## [PROBLEM REQUIREMENTS]
Copy every item below word for word, keeping each line and its punctuation unchanged.

## [MATERIAL PROVIDED]
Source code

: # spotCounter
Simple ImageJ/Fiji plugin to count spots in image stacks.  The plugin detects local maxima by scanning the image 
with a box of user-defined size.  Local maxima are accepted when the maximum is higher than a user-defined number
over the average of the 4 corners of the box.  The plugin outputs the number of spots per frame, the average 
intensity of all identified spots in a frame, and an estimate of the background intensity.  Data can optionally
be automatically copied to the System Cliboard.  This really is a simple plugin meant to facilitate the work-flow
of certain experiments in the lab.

## [ANSWER SPACE]
Source code

: # spotCounter
Simple ImageJ/Fiji plugin to count spots in image stacks.  The plugin detects local maxima by scanning the image 
with a box of user-defined size.  Local maxima are accepted when the maximum is higher than a user-defined number
over the average of the 4 corners of the box.  The plugin outputs the number of spots per frame, the average 
intensity of all identified spots in a frame, and an estimate of the background intensity.  Data can optionally
be automatically copied to the System Cliboard.  This really is a simple plugin meant to facilitate the work-flow
of certain experiments in the lab.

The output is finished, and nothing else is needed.